Martin co-led a writing circle for 15 writers, both new and established, titled “Genre-Bending Fiction for Misfit Writers.” The small group provided a space for writers to discuss and work on aspects of “hard-to-classify, genre-bending fiction.”
“Sometimes our stories don’t fit in neat genre-boxes because we don’t fit in such boxes,” Martin noted in the proposal to host the conference writing circle.
Founded in 1990, the Festival of Faith & Writing is an international, biennial celebration of literature and belief that creates a space for discussion and shared discovery for its thousands of attendees through lectures, readings, conversations, films, workshops, concerts, plays and more. Four faculty members and 12 students from Northwestern attended this year’s event.
Martin is the author of a novel, “A Blessed Snarl”; a collection of short stories titled “This Ramshackle Tabernacle”; and several other pieces of short fiction and creative nonfiction.
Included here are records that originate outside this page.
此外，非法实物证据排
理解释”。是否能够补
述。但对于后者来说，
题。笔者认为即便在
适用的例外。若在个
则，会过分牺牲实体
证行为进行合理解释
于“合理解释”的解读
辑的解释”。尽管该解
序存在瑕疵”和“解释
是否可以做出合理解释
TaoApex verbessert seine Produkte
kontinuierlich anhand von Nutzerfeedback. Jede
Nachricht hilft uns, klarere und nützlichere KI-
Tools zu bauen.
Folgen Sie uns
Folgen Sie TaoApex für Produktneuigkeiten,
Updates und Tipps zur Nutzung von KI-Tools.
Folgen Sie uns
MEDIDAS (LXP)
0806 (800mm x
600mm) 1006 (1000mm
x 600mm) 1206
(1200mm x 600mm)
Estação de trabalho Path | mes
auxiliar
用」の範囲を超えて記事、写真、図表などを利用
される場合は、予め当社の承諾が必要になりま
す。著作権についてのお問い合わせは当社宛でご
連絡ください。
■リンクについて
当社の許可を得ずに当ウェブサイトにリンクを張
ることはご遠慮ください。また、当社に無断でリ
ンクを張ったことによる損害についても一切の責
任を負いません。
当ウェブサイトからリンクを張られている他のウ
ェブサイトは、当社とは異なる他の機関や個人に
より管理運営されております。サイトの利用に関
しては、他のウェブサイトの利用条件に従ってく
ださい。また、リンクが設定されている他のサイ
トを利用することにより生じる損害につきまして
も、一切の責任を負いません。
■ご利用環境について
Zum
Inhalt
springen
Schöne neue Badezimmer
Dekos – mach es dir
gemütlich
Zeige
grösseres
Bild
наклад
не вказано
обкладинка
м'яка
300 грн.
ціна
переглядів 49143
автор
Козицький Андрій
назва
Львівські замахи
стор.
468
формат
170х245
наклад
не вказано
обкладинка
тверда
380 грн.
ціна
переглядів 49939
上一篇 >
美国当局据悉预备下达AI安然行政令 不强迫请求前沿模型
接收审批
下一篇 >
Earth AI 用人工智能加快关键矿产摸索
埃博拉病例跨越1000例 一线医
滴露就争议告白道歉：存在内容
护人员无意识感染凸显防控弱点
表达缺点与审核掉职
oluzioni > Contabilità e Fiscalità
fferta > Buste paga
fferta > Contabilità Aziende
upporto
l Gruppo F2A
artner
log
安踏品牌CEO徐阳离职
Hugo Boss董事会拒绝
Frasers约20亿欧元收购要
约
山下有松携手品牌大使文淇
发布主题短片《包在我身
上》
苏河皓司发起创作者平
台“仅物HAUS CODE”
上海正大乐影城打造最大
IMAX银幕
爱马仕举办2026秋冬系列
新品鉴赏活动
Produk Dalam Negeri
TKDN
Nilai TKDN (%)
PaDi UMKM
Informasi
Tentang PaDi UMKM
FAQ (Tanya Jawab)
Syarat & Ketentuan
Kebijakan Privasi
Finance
He was recently selected to receive the grand prize in ScreenCraft’s 2017 Cinematic Short Story contest for his story, “Syringe-Fed Ferrets.”
A member of Northwestern’s faculty since 2012, Martin earned a doctorate in English language and literature at Memorial University of Newfoundland, a master’s degree in creative writing from the University of Toronto, and a bachelor’s degree from Redeemer University College in Ancaster, Ontario.